By now Wheeldon knows the dancers well. The choreography for the four couples reflected the familiarity. Speed and trust were at the heart of Maria Kotchekova and Gennadi Nedvigin's intricate entanglements. Ruben Martin Cintas -- with a rare smile on his face -- sailed Yuan Yuan Tan across the stage, her limbs unfolding like sails. Molat and Frances Chung nuzzled each other before engaging in a friendly tug of war, and Lorena Feijoo and Vitor Luiz' engagement felt like a trio -- with the bassoon becoming the additional partner.
Sometimes program notes confuse more than they elucidate. Choreographer Zanella has said that in his "Underskin" the forest -- a series of huge, sometimes swaying poles -- of Schoenberg's Verklaerte Nacht stood for the soul. It's probably as good a metaphor as any. Why however, his searcher in the figure of the redoubtable Sofiane Sylve wears a lizard-like unitard, with a long braid taking the place of a tail might also have warranted an explanation.
"Underskin" boasts a splendid set and costumes from Anne Mari Legenstein. Lit by the master designer David Fin it suggests a deep space which sends forth and swallows rather small looking humans. These passages for the small corps, which includes a strongly danced octet for the men, are among the work's more intriguing passages. In avoiding the trap of responding to the music too literally -- the lush romanticism of Schoenberg's evocative score -- Zanella's response suggests an edgy, fractured eroticism. However, it is neither strong nor individual enough to stand as a convincing response to the music.
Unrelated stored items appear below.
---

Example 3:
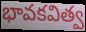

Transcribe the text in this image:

భావకవిత్వ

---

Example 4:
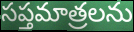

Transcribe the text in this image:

సప్తమాత్రలను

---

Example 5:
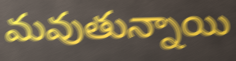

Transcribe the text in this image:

మవుతున్నాయి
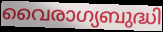
വൈരാഗ്യബുദ്ധി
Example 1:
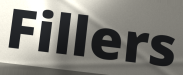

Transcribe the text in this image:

Fillers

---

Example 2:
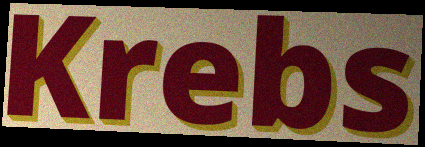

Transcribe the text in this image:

Krebs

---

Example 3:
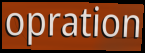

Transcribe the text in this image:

opration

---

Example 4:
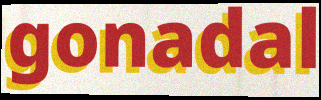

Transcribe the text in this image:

gonadal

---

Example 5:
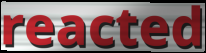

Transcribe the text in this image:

reacted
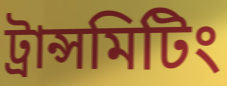
ট্রান্সমিটিং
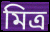
মিত্র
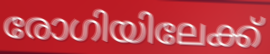
രോഗിയിലേക്ക്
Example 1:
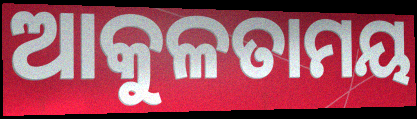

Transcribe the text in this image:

ଆକୁଳତାମୟ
Sylve, magnificent in her statuesque extensions and stalking, appears to be some kind of priestess calling up three types of couples: Fejoo and Molat, torquing against each other with wing-like arms; the powerfully dancing Frances Chung and Nedvigin starting out lyrically but becoming more dramatic. Tan and Luiz' build toward an emotional trajectory with him shaping her body and sailing her across the stage. Tan is the one who emerges with having, perhaps, undergone some kind of transfiguration herself.
It's no secret that Stravinsky is "Petrouchka's" real "choreographer". Benois and Fokine helped. A lot. But "Petrouchka's" soul is in the music, particularly when it is as masterfully performed as the SFB orchestra did under guest conductor Emil deCou.
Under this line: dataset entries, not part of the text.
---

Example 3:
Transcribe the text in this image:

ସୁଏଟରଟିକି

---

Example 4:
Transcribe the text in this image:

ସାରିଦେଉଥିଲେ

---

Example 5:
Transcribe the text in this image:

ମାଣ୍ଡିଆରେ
In this year's reprise, "Petrouchka" has jelled. The flow within the initial festivities was better shaped. Individual incidents -- flirtatious gypsies, Hopak-dancing grooms, an assertive merchant, drunken coachmen- -- are spotlighted and then smoothly melt into the crowd. Later on as the tensions rise, the emerging sense of anarchy even begins to affect the demure nursemaids. So when these odd animal creatures, brought on by the boisterous, high-leaping devil (Diego Cruz) appear, doom -- fulfilled by Petrouchka's death -- becomes a possibility. "Petrouchka" demands a common purpose from the ensemble. As coached by Isabelle Fokine, the SFB dancers brought conviction to the ebb and flow of these Shrove Tuesday festivities.
At times Molat's finely detailed Petrouchka seemed to have his soul in his hands -- clumsy inarticulate paws which reach out and find nothing to hold. With his flopping, collapsing legs and a mask-like face, Molat's impeccable interpretation brought to life both a puppet and an eternal loser. You couldn't help but admire Clara Blanco's Ballerina. Every stiff little step was carefully measured by feet clad in red toe shoes that looked painted on. Daniel Deivison-Oliveira's voracious Moor affected the appropriate mix of dim-wittedness and brutality. Seeing him hug that coconut was thoroughly disgusting.